Фрагмент текста:
* * * * *

Таким образом, та «более широкая организация», которая полагает отдельной вещи определенную функцию, ее существенное определение есть не что иное, как опредмеченная и развернутая организация самой вещи, совокупность ее обособившихся и взаимодействующих моментов. Только совокупность этих моментов и дает нам представление о сущности вещи. «Человек – это и есть его общество и его государство» (К. Маркс). Рассматривать человека вне этой системы – значит рассматривать его «вне него самого», заведомо отвлекаясь от него самого.
Богатство сложного, развитого, «формообразующего» целого в созерцании противостоит простоте элемента, «материала», «субстрата» просто как нечто иное» Эту «инаковость» и гипертрофировал Платон.
В действительности же богатство сложного в отношении к простому является не чем иным, как его собственным богатством, продуктом развития, превращенным этим же развитием в условие. Именно в этой диалектике и скрываются гносеологические корни идеализма, всякого, а не только платоновского, но объективного – в особенности.
Если рассматривать сущность вещи, отвлекаясь от диалектики ее развития, от обратного влияния результата процесса на его исходный пункт, от диалектики простого и сложного, то в этом случае действительно возможны лишь два варианта философии – Демокрита и Платона. Философия может положить в основу своего анализа либо простые формы, игнорируя сложные и редуцируя сложные к этим простым, либо сложные формы, игнорируя простые и отводя им роль «чернорабочего». Третьего здесь действительно не дано, ибо это «третье» есть диалектика.
Материалистическая философия домарксистского периода, как правило, всегда ориентируется на простые, исходные формы. Идеалистическая философия исходит из предпосылки существования развитого целого. Метафизически изолируя формы движения этого развитого целого от его истории, идеалистическая философия создает иллюзию независимости сущности вещи от самой вещи, ищет объяснения этой сущности не в самой вещи, а вне ее, возрождая, по существу, мифологический взгляд на мир. Идеализм Платона и есть философская мифология.
Выше мы видели, что философия обязана своим возникновением потребности объяснить вещь из нее самой, не прибегая ни к каким «посторонним прибавлениям». В этом и состоит ее противоположность мифологии, необходимо прибегающей именно к этим «прибавлениям» и принципиально неспособной объяснить вещь из нее самой. Однако в ходе становления философской мысли обнаружилось, что объяснить вещь из нее самой, не опираясь на теорию развития, невозможно. Материализм, отвергающий теорию развития, с необходимостью вырождается в редукционизм, что со всей очевидностью обнаруживает атомизм Демокрита. Сложные формы развития в этом случае противостоят простым как нечто совершенно необъяснимое. Более того, в развитой действительности эти простые формы подчинены сложным и выполняют служебную роль «органов движения» этого сложного целого. Поскольку перехода между теми и другими не усматривается (ибо этот переход и составляет диалектику как предмет теории развития), постольку для сложных форм полагается особое, высшее объясняющее начало, не зависящее от природы самих вещей. В этом случае на новой, более высокой ступени восстанавливается вся мистика мифологического мышления в форме философского идеализма. Именно этот факт и имеет в виду В.И. Ленин, говоря, что идеализм Платона, в сущности, тождествен идеализму «первобытному»1.

* * * * *

Задача a: Перепишите без изменений часть фрагмента текста от слов «В действительности же» до слов «объективного – в особенности.».
Фрагмент текста никак не связан со строками исходных данных.

* * * * *

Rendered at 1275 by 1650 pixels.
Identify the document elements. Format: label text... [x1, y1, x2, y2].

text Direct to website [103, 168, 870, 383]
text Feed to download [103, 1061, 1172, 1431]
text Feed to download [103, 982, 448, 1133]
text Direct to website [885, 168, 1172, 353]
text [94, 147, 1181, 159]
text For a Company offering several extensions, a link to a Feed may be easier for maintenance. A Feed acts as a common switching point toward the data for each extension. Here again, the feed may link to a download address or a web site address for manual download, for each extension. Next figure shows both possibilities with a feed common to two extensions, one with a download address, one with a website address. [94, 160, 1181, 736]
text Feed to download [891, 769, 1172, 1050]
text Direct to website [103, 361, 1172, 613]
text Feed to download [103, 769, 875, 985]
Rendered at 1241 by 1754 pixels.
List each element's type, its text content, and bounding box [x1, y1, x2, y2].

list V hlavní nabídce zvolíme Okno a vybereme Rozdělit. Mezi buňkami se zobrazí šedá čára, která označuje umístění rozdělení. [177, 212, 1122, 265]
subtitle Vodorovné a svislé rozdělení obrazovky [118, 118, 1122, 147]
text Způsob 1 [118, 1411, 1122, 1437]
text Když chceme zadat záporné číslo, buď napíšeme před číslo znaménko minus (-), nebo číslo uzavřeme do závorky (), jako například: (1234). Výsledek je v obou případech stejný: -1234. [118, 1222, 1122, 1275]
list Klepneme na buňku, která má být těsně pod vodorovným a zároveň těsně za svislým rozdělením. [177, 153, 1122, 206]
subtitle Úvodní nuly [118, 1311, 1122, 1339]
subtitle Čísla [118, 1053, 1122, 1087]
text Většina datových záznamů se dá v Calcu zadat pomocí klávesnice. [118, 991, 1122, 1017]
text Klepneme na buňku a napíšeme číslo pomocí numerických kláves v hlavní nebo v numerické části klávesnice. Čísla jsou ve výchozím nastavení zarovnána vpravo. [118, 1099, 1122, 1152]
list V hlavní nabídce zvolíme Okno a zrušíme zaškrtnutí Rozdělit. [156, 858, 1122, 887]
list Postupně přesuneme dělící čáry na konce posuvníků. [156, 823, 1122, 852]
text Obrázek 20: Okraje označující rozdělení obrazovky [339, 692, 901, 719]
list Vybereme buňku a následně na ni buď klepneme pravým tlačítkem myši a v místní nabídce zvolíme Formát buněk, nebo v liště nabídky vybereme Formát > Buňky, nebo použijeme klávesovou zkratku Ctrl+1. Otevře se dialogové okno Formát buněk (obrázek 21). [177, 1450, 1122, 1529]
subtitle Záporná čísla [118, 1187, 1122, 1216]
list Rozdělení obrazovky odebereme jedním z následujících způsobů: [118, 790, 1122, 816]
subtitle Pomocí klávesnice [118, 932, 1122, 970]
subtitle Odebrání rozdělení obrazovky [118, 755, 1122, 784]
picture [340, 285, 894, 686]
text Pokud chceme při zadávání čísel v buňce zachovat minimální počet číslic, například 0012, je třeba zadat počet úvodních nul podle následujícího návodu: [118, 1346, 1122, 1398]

* * * * *

Задача b: Оформите как таблицу Markdown строки исходных данных с самого начала до строки с «Identify the document» включительно, опустив пустые строки. В колонке «Номер» укажите порядковый номер строки, в колонке «Содержание» приведите саму строку.

Итоговый результат a:
В действительности же богатство сложного в отношении к простому является не чем иным, как его собственным богатством, продуктом развития, превращенным этим же развитием в условие. Именно в этой диалектике и скрываются гносеологические корни идеализма, всякого, а не только платоновского, но объективного – в особенности.

Итоговый результат b:
| Номер | Содержание |
|---|---|
| 1 | Rendered at 1275 by 1650 pixels. |
| 2 | Identify the document elements. Format: label text... [x1, y1, x2, y2]. |